How Tin Could Revolutionize Smartphone BatteriesThe race to build a better lithium-ion battery is on, and thanks to new experimental process involving the use of tin, researchers at Washington State University could be about to grab the lead.

According to market research firm International Data Corporation, smartphone shipments surged 55 percent in the fourth quarter of 2011, to 158 million units from 102 million a year ago. By the end of the year, one in three cellphones shipped worldwide was a smartphone, the agency said.

As smartphone prices continue to drop, more consumers are upgrading so they can take advantage of the wide range of features these devices offer, from accessing the internet to using downloadable software applications, or apps, that range from games to GPS programs.

The mobile device boom is fueling lithium-ion battery demand

As smartphone use rises and the devices themselves grow more complex, demand for the lithium-ion batteries that power them has soared. (Lithium-ion batteries are also used in a range of other technologies, from hybrid and electric cars to laptops).

According to a 2011 report from technology research firm IHS iSuppli, the lithium-ion battery market is expected to expand 80 fold between 2012 and 2020, at which point it will be worth $5.8 billion a year.
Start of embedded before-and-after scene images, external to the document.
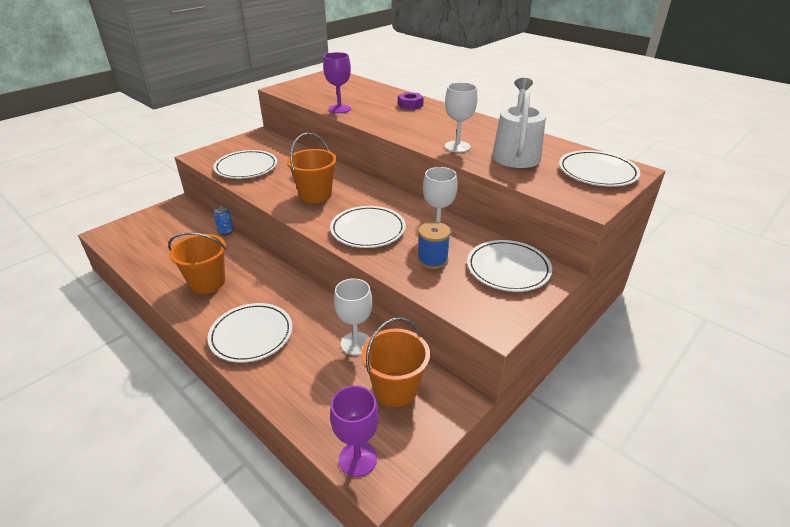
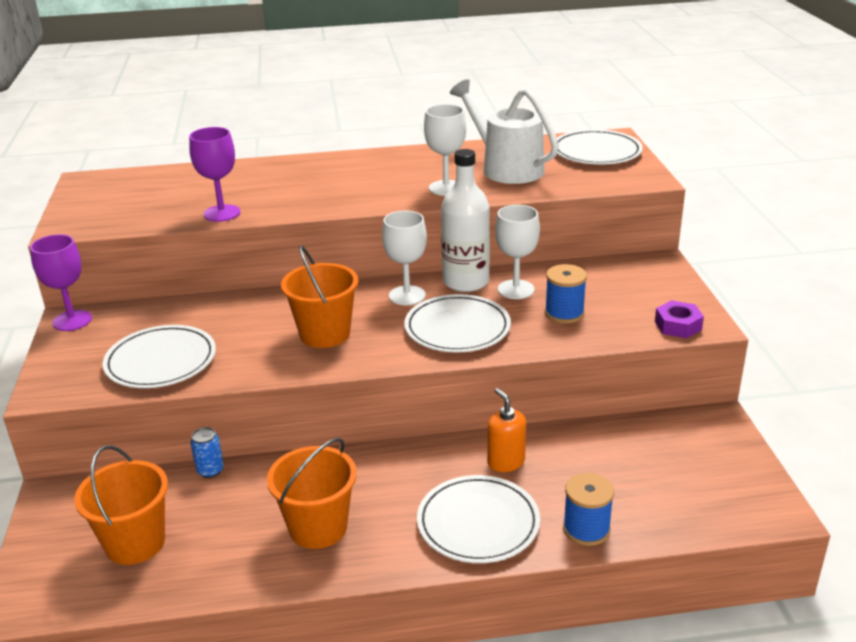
camera: 50 degrees left, 5 degrees down
(279, 382) = (586, 529): none -> blue spool
(316, 320) = (505, 462): none -> orange soap dispenser
(356, 343) = (576, 449): white goblet -> white goblet (407, 295)
(357, 459) = (743, 514): purple goblet -> purple goblet (72, 320)
(395, 389) = (670, 451): orange bucket -> orange bucket (135, 543)
(410, 105) = (292, 171): purple nut -> purple nut (678, 325)
(422, 212) = (466, 282): none -> white bottle
(508, 269) = (627, 281): white plate -> none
Unfortunately, as anyone who owns a modern computer or smartphone knows, the batteries themselves have not kept up with the demands that new devices are making of them, forcing users to recharge frequently. That’s a major drag on further technological development. It’s also one of the factors keeping electric vehicles from matching gasoline engines in performance and range.

Tin could boost lithium-ion battery capacity – and lower costs

The Washington State team, led by Grant Norton, a professor at the university’s School of Mechanical and Materials Engineering, recently filed patents on a new process that involves making the battery’s anode out of tin nanowires (or “whiskers”) instead of graphite, which is what the anodes are made of today.
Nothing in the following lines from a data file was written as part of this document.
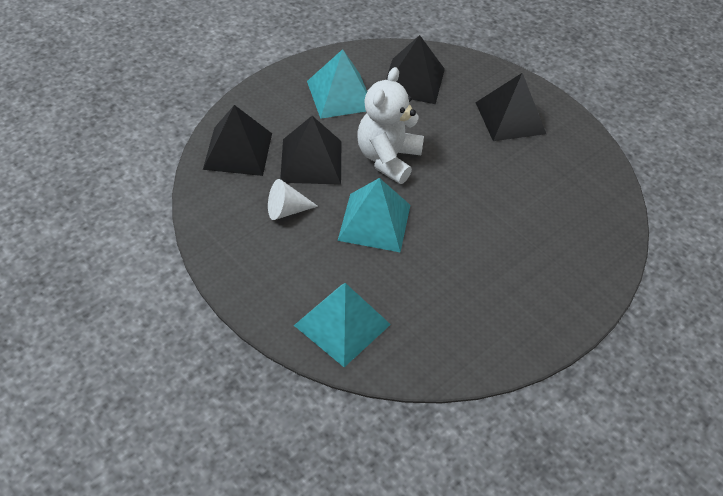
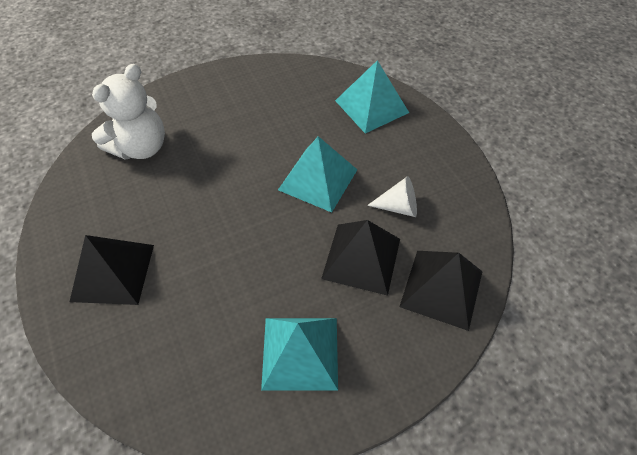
camera: 160 degrees left, 5 degrees up
(387, 158) = (278, 245): white teddy bear -> white teddy bear (141, 147)
(413, 81) = (195, 359): black pyramid -> none

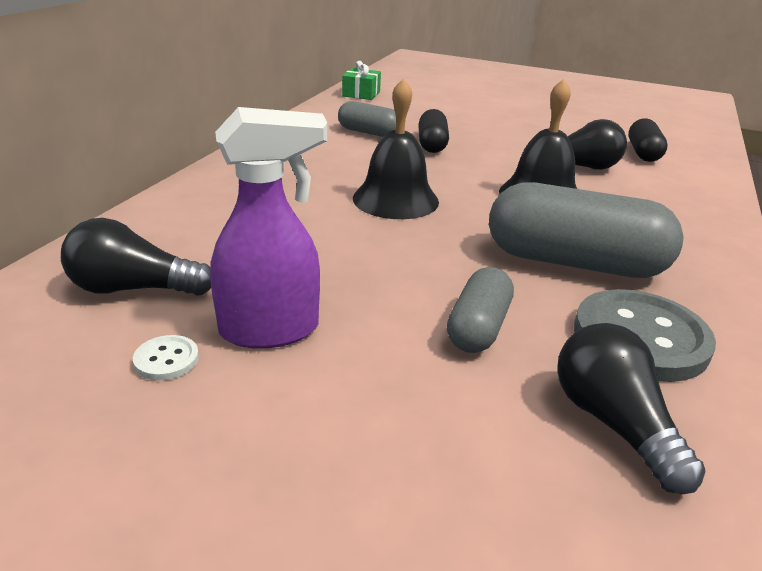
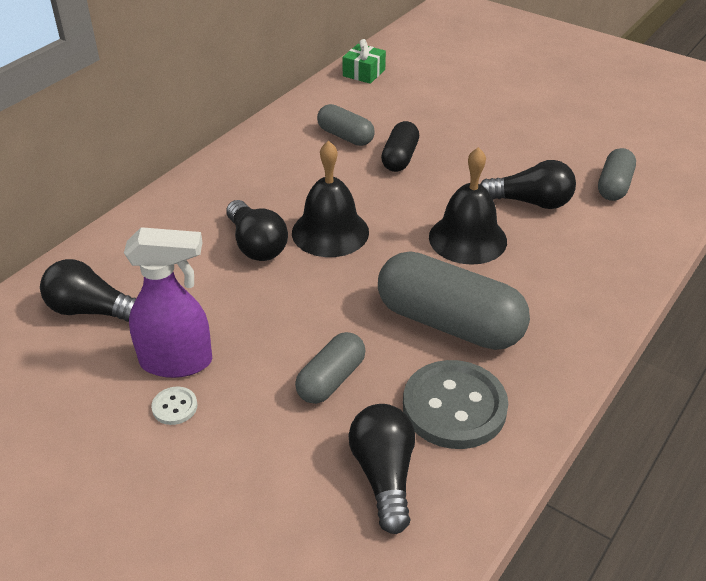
camera: 15 degrees right, 10 degrees up
(166, 360) = (100, 378): white button -> white button (174, 407)
(319, 215) = (256, 245): none -> black light bulb
(643, 153) = (614, 186): black capsule -> grey capsule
Here’s how it works. Currently, lithium-ion batteries contain two electrodes: an anode and a cathode. When you charge the batteries, the lithium ions move from the cathode to the anode, where they are stored. When the battery is being used, the flow reverses and the ions move to the cathode, creating an electrical current.

Tin whiskers naturally form on tin surfaces over time, and have been a problem for tin’s use in electronic devices because they can cause short circuits. The Washington State team originally set out to control the growth of these whiskers before deciding to put what they had learned toward extending lithium-ion battery life.

“It’s caused many, many millions of dollars in failures of microelectronic devices over many, many decades,” Norton told the Seattle Post-Intelligencer. “The earliest example that I found in the literature was radar problems back in the Second World War that were caused by tin whisker growth on the tin-plated electronics.”

Norton and his team believe their innovation could triple the capacity of lithium-ion batteries.

The researchers have manually grown tin whiskers up to 10 millimetres long for the purpose. Their process involves growing the whiskers directly onto copper foil using a common process called electroplating, which skips another step in making batteries – mixing graphite with a bonding material – making the new anodes cheaper than those in use today.

Another plus: tin-anode batteries will look exactly the same as current models, so device-makers won’t have to change their designs to accommodate them.

What it means for the tin market

Switching to tin anodes could have a big impact on demand for the metal. The most obvious benefit is that it would introduce a new and fast-growing market for tin. Right now, the majority of the world’s tin production is used to make solder and tin plating, as well as alloys, particularly bronze. About half of all tin production is used to make solder.

Secondly, tin could help lithium-ion batteries replace other types of batteries in different uses.

For example, right now, most gas-powered cars use lead-acid batteries, mainly because they are cheaper to produce than today’s lithium-ion batteries and have higher capacity. Tin anodes could help lithium-ion batteries close the gap and come into use in the automotive market, which is expected to grow quickly as car demand rises in emerging markets.

Norton and his team are currently building and testing batteries using the new anodes. If all goes well, they aim to bring their invention to market within a year.

 

Securities Disclosure: I, Chad Fraser, hold no positions in any of the companies mentioned in this article.